What to work on -
**a.** Using the article below on San Francisco's growth, explain why it says the city should do more to increase workforce housing. Answer in one to three sentences.
**b.** In the article below on San Francisco's growth, what share of the city's recent job growth came from sectors other than technology?

As San Francisco’s economy continues to rebound from the Great Recession, the impacts of both a growing population and employment base have taken center stage. The Examiner article, the “Forces of Change in San Francisco” recently spotlighted many of the positive impacts of employment growth, as well as the city’s troublesome shortage of workforce housing.
Several factors bring us to where we are today. As late as the 1940’s, population growth could be accommodated through development within the city’s 49 square miles. Like other older American cities, San Francisco in the 1950’s began losing population – from a peak of 775,000 people in 1950 to 679,000 by the 1980 Census.
More recently, our city has become a mecca for knowledge-based jobs and international travel. In 2012, the State of California estimated the city’s population at a record 826,000 people. Employment has rebounded to almost 600,000 jobs, nearly equal to the city’s historic high in the dot com boom of 2000.
San Francisco’s economic recovery is broad based. While the technology sector has grown by almost 8,000 jobs over the past year, 75 percent of the city’s recent job growth has come from sectors other than technology. Looking back to 2010, when unemployment approached 10 percent, the city’s economy has added back tens of thousands more jobs in professional services, hospitality, construction, education and health. Today, unemployment has fallen to almost five percent.
Like many urban areas across the county, San Francisco is also seeing movement from the suburbs back to the urban center. Thankfully, our city is well positioned to accommodate this growth, with thousands of new housing units approved for construction. However, we are not building workforce housing fast enough to impact the costs of either rents or home ownership in the foreseeable future.
In March, 2004, the Chamber sponsored Proposition J, which would have provided incentives downtown and along the Pier 70 Third Street corridor to build additional below market-rate housing. Unfortunately, that measure failed at the polls. The Chamber has since advocated for specific area plans that can add affordability and density, such as Hunters Point Shipyard redevelopment and new in-fill housing at Parkmerced. Last year, voters also approved the Chamber-supported Housing Trust Fund, which will begin to fund construction of new affordable and workforce housing over the next few years in part through increases in the business license fees.
San Francisco is fortunate to be in the midst of a broad-based recovery – attracting people and jobs across industry sectors. Our city has already taken some important steps to accommodate the impacts of this growth. However, San Francisco will never be a low cost place for residents or businesses. Knowing this, we can – and should – do more to increase the supply and availability of workforce housing so our city can continue to innovate, prosper and lead for generations to come.

Material shown -

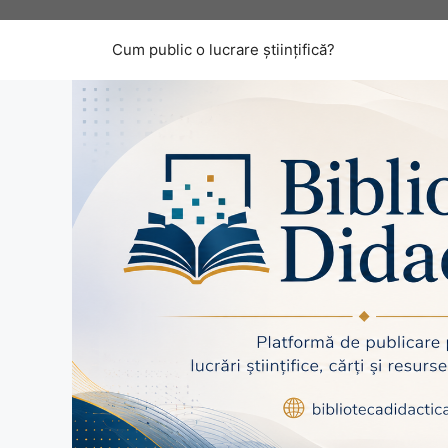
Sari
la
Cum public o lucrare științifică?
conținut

* * *

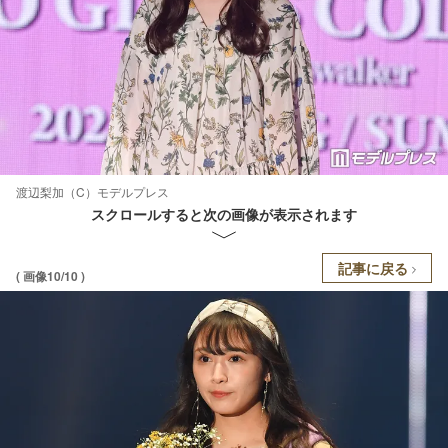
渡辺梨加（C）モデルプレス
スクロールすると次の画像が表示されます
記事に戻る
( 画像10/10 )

* * *

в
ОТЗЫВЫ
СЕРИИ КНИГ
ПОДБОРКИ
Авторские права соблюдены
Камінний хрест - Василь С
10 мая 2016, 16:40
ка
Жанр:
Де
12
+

Responses to the exercise -
**a.** San Francisco will never be a low-cost place for residents or businesses. So the city should increase the supply and availability of workforce housing in order to keep innovating, prospering and leading for generations to come.

**b.** 75 percent.